BEGIN AVAILABLE RECORDS

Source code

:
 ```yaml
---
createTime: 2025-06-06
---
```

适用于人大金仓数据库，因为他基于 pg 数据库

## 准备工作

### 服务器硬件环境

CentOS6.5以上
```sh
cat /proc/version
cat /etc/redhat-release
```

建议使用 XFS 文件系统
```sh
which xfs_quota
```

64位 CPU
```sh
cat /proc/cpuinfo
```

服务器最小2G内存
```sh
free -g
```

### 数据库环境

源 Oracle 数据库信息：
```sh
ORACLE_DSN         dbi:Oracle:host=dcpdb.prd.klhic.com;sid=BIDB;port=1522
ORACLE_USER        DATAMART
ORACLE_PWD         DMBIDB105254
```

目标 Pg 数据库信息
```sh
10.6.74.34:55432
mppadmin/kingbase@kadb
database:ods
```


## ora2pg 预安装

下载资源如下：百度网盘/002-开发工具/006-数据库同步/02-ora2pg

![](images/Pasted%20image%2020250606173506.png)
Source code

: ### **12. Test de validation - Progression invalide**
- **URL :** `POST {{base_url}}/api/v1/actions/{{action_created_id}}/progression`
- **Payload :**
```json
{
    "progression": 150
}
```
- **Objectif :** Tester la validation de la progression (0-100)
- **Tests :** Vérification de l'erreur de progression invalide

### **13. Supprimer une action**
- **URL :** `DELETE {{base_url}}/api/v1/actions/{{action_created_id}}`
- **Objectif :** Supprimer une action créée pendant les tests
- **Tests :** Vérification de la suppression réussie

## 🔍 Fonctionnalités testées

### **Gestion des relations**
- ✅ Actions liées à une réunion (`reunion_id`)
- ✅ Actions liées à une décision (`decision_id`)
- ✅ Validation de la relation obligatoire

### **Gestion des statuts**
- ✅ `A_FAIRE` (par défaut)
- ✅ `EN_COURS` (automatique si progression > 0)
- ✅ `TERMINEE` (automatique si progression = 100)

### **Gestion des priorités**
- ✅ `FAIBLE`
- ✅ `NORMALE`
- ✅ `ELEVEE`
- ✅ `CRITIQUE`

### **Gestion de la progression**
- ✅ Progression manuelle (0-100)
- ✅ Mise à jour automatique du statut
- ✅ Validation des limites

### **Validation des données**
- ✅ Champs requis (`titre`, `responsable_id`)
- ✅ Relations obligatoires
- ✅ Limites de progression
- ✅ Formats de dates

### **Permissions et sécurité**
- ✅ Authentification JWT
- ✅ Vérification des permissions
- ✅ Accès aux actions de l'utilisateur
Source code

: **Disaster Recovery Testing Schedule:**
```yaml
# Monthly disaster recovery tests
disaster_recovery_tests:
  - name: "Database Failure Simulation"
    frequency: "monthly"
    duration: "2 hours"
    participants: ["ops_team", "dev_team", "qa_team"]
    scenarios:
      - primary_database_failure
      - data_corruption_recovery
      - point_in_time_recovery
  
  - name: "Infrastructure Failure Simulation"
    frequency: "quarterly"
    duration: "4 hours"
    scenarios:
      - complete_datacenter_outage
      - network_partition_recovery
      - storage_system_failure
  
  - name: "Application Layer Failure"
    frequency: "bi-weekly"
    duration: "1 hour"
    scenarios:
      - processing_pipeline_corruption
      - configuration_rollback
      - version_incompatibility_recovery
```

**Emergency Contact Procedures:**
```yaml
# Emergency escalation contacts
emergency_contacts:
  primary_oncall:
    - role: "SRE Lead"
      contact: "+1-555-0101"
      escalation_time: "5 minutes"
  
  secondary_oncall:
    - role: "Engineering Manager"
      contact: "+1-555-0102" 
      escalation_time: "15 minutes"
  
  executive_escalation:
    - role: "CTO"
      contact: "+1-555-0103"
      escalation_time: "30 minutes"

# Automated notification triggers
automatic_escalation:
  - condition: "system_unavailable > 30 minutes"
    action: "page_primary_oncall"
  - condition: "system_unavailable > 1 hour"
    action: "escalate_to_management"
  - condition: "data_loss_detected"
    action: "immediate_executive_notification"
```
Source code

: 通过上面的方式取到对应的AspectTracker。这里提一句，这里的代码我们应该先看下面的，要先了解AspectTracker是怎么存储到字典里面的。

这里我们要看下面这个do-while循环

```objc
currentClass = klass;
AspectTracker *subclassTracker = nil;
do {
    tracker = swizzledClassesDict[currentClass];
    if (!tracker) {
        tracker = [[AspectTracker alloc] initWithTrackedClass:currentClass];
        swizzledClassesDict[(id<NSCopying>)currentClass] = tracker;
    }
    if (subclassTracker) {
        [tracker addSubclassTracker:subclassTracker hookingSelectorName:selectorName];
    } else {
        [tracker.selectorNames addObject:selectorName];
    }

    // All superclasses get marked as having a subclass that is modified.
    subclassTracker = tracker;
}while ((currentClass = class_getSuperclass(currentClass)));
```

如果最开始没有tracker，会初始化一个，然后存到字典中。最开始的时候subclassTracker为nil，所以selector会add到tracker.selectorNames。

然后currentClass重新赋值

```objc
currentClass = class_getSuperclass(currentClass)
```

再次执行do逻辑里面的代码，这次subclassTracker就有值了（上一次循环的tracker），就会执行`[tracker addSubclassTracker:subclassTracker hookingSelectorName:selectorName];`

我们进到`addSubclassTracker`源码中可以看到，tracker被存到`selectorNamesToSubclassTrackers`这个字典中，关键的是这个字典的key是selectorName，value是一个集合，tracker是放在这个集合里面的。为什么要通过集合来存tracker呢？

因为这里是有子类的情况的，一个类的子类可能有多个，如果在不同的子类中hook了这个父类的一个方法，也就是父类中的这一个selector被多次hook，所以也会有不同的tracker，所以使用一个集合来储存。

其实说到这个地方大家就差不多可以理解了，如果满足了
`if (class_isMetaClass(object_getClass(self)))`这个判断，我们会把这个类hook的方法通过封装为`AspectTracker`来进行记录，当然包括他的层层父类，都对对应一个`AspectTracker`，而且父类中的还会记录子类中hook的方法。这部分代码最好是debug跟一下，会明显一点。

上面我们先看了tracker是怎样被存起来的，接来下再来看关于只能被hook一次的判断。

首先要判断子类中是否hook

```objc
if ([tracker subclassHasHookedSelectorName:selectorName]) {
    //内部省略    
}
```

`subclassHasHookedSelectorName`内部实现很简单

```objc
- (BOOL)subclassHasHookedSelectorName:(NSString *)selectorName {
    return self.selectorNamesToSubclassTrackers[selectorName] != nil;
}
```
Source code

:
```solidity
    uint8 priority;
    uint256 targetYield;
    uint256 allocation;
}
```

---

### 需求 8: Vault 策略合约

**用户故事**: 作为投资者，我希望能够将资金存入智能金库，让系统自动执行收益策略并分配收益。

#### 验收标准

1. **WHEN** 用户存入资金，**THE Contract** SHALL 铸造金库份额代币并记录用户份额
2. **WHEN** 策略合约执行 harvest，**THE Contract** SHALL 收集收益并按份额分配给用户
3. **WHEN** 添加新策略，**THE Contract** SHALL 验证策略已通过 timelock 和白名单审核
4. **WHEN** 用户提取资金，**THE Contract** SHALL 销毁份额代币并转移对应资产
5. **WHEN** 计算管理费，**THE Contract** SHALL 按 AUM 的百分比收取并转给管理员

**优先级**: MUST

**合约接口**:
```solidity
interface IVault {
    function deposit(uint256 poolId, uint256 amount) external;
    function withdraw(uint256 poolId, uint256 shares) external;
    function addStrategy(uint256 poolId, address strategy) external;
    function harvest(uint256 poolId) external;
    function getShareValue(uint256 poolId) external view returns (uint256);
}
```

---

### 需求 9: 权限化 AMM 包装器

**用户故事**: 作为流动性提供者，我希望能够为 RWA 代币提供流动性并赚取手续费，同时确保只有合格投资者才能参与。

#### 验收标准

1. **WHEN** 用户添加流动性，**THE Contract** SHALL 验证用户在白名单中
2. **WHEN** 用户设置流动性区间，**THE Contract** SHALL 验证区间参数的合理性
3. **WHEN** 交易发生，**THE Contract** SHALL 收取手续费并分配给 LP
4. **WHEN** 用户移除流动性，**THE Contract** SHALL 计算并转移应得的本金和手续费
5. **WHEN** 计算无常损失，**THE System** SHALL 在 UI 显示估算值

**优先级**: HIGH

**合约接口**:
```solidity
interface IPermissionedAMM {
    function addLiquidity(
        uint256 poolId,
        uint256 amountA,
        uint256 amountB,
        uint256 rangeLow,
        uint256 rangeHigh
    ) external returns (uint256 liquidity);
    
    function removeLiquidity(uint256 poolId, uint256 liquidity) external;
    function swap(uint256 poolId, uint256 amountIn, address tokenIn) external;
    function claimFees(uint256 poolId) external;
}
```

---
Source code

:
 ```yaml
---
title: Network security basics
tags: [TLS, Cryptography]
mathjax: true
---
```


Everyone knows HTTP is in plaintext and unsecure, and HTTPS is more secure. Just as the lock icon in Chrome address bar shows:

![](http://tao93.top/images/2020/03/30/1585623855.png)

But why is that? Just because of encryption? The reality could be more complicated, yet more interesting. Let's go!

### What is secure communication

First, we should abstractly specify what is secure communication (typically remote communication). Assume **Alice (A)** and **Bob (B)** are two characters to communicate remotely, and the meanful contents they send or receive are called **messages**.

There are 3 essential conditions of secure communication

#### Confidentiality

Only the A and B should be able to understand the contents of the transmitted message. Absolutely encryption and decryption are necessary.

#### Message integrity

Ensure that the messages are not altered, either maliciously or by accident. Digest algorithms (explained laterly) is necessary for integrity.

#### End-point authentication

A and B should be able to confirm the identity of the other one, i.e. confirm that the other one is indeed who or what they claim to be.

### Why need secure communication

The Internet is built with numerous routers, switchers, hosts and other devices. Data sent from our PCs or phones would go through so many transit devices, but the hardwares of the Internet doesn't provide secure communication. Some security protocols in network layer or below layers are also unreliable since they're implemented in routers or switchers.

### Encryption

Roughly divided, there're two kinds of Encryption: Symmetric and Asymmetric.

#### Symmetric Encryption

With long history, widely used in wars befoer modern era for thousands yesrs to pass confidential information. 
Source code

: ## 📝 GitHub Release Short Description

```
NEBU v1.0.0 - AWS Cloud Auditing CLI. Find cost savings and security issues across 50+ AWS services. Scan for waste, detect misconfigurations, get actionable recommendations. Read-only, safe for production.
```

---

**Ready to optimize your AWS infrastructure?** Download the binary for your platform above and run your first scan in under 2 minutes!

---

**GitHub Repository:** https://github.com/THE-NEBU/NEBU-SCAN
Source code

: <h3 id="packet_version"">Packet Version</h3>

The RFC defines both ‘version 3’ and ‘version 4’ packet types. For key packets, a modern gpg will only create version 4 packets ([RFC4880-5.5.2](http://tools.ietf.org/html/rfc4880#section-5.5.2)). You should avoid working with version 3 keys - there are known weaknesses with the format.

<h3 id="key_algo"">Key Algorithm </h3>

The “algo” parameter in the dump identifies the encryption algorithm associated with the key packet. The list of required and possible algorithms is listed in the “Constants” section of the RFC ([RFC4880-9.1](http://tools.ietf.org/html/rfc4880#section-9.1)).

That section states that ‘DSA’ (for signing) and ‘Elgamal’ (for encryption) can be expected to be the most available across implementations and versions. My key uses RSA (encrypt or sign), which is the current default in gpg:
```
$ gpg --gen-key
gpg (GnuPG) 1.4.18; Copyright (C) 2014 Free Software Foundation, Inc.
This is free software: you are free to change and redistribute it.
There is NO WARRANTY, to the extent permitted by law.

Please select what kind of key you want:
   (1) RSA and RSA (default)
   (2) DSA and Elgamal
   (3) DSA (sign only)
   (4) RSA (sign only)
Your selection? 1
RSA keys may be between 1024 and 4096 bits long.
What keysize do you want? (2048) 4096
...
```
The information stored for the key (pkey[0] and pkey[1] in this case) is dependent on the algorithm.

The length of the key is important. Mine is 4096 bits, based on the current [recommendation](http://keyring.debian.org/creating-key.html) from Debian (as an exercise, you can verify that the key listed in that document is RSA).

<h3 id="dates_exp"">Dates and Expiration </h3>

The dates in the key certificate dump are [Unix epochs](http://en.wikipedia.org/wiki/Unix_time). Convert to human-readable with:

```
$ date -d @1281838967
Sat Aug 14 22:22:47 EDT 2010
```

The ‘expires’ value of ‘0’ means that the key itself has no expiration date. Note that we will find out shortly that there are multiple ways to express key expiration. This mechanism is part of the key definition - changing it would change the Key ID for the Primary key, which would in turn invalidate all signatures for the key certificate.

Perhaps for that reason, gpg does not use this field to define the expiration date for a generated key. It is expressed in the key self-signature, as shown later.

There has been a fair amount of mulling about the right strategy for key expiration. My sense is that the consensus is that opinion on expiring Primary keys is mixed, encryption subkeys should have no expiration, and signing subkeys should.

END AVAILABLE RECORDS

• **DIRECTIONS FOR THIS TASK**: A single number is expected: the count of lines in the entries that carry the string "interface".

• **PROBLEM SOLUTION**: 2